François Chollet lo formula con claridad al señalar que la inteligencia se mide por su plasticidad, por su capacidad de generar patrones inéditos a partir de conocimientos previos. Los sistemas actuales aún destacan en la repetición y en el reconocimiento de patrones, pero carecen de la versatilidad que permite improvisar, trasladar aprendizajes y crear soluciones imprevistas. Por eso los investigadores insisten en que el gran reto está en el salto hacia arquitecturas que emulen esa flexibilidad humana, más que en la simple escala de cómputo.

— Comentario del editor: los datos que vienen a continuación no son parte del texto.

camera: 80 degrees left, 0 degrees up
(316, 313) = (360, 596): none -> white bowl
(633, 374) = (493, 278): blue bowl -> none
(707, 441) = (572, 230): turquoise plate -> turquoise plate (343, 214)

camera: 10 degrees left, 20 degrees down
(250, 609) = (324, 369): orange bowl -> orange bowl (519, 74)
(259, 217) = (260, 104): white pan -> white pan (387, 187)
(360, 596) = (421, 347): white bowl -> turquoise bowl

El informe de MIT Technology Review Insights recoge las expectativas de los expertos y las cifras son reveladoras. Hace apenas unos años se hablaba de medio siglo para alcanzar la llamada inteligencia general. Hoy, la probabilidad de que sistemas con esas características aparezcan hacia 2028 es cercana al cincuenta por ciento. Existe un diez por ciento de posibilidades de que para 2027 ya superen a los humanos en toda tarea concebible y un horizonte de 2047 en el que la mitad de los expertos espera que logren un desempeño superior en cualquier ámbito. Estas proyecciones ayudan a enmarcar un clima de urgencia que condiciona gobiernos, empresas y universidades en lo que se refiere a la regulación y su uso.

El valor de la metáfora del cerebro radica en que aclara dónde estamos. Hemos completado la fase sensorial y lingüística y nos asomamos a la etapa cognitiva. El paso que falta es el de la plasticidad: transferir aprendizajes entre dominios, improvisar soluciones, inventar patrones nuevos. Ese será el umbral que marque la diferencia entre máquinas que imitan y máquinas que piensan por sí mismas.

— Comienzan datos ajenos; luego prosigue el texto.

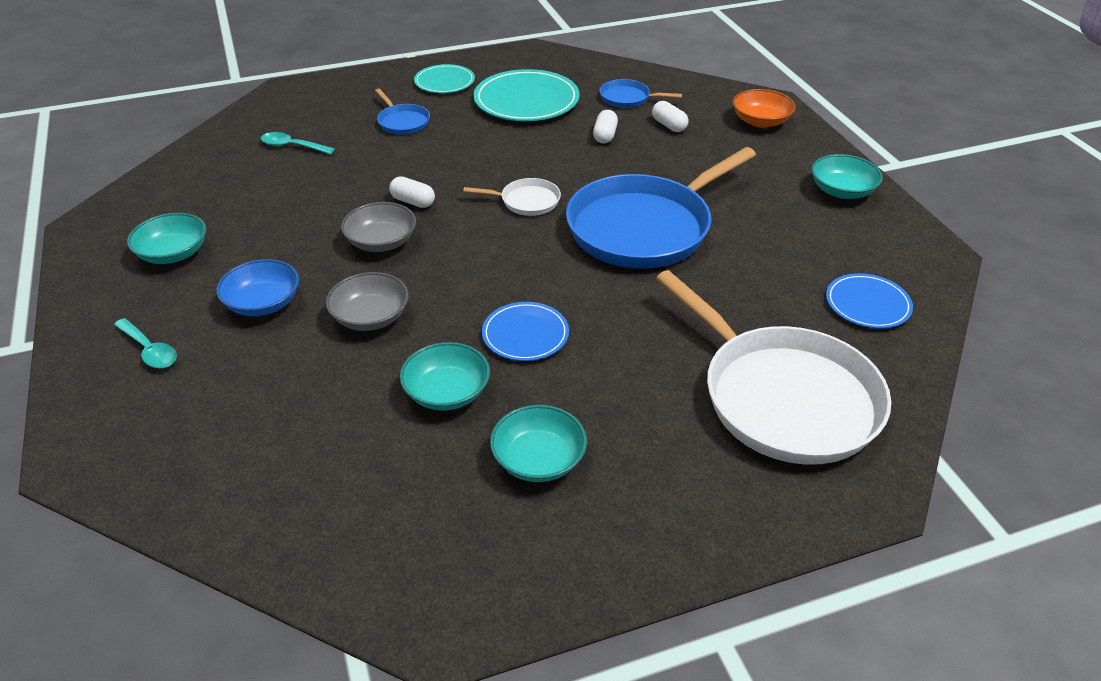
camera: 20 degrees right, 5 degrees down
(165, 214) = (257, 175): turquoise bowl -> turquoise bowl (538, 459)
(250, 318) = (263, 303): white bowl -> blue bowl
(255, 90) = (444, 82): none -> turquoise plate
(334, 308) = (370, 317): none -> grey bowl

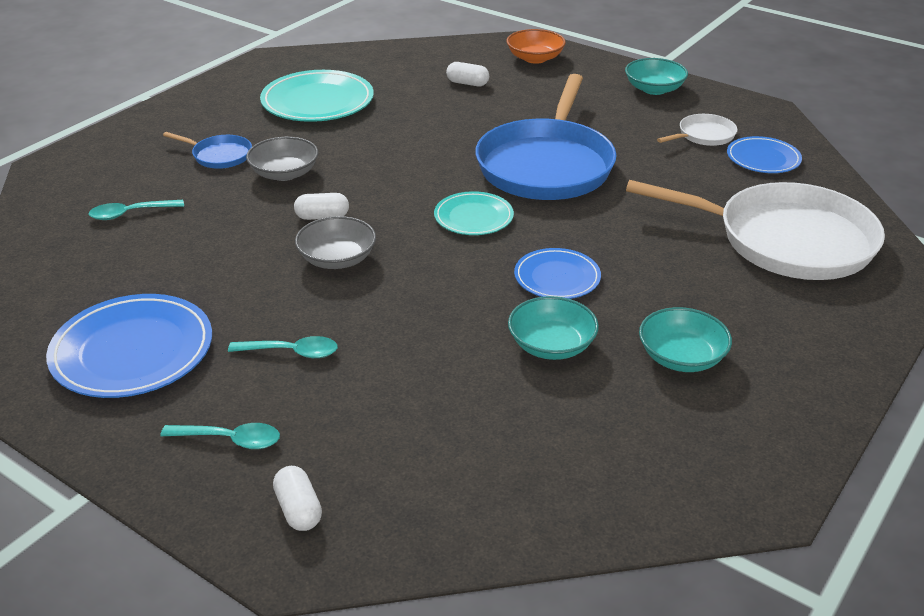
camera: 35 degrees left, 5 degrees down
(173, 253) = (132, 351): turquoise bowl -> blue plate
(263, 303) = (292, 352): blue bowl -> turquoise spoon
(370, 317) = (410, 320): grey bowl -> grey bowl (284, 173)
(444, 82) = (215, 109): turquoise plate -> turquoise plate (473, 217)
(527, 201) = (425, 180): white pan -> white pan (704, 135)
(605, 135) = (424, 108): white capsule -> white capsule (298, 510)
(627, 98) = (405, 73): blue pan -> none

En este punto la lección deja de ser técnica y se vuelve cultural. Nuestras sociedades han cultivado la especialización, el prestigio del experto que domina un detalle. Pero la verdadera inteligencia surge cuando ese conocimiento se combina, se traduce y se transforma en otro terreno y adquiere fines múltiples. La inteligencia artificial refleja ese dilema y está en camino a resolverlo. Ha perfeccionado tareas particulares y sofisticadas, pero necesita la flexibilidad que convierte la información en creatividad.

Comprender la plasticidad como el núcleo de la inteligencia artificial permite leer con mayor claridad la etapa actual. La tecnología se encuentra en la fase más compleja, la que exige ir más allá de la acumulación de datos y de la repetición de patrones. En ese sentido, uno de los aspectos más relevantes es cómo se está construyendo y definiendo esa plasticidad en el cómputo que terminará dando origen a una inteligencia artificial madura en la que su nivel de eficiencia y autonomía no implique un riesgo para la humanidad.